§ WHAT THE TASK REQUIRES
Count the lines in the items below that contain the word "please". Reply with the number only.
DATA SHOWN section start
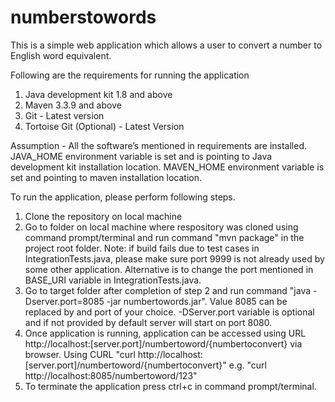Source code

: # numberstowords

This is a simple web application which allows a user to convert a number to English word equivalent.

Following are the requirements for running the application
1. Java development kit 1.8 and above
2. Maven 3.3.9 and above
3. Git - Latest version
4. Tortoise Git (Optional) - Latest Version

Assumption - All the software’s mentioned in requirements are installed. JAVA_HOME environment variable is set and is pointing to Java development kit installation location. MAVEN_HOME environment variable is set and pointing to maven installation location.

To run the application, please perform following steps.
1. Clone the repository on local machine
2. Go to folder on local machine where respository was cloned using command prompt/terminal and run command "mvn package" in the project root folder. 
   Note: if build fails due to test cases in IntegrationTests.java, please make sure port 9999 is not already used by some other application. Alternative is to change the port mentioned in BASE_URI variable in IntegrationTests.java.
3. Go to target folder after completion of step 2 and run command "java -Dserver.port=8085 -jar numbertowords.jar". Value 8085 can be replaced by and port of your choice. -DServer.port variable is optional and if not provided by default server will start on port 8080.
4. Once application is running, application can be accessed using URL http://localhost:[server.port]/numbertoword/{numbertoconvert} via browser.
   Using CURL "curl http://localhost:[server.port]/numbertoword/{numbertoconvert}" e.g. "curl http://localhost:8085/numbertoword/123"
5. To terminate the application press ctrl+c in command prompt/terminal.


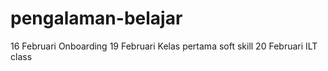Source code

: # pengalaman-belajar
16 Februari Onboarding
19 Februari Kelas pertama soft skill
20 Februari ILT class
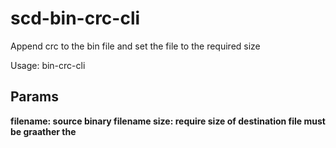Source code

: # scd-bin-crc-cli
Append crc to the bin file and set the file to the required size

Usage: bin-crc-cli <filename> <size>
  
## Params  

<b>filename<b>: source binary filename <cr>
<b>size<b>: require size of destination file must be graather the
DATA SHOWN section end
§ TASK RESULT
2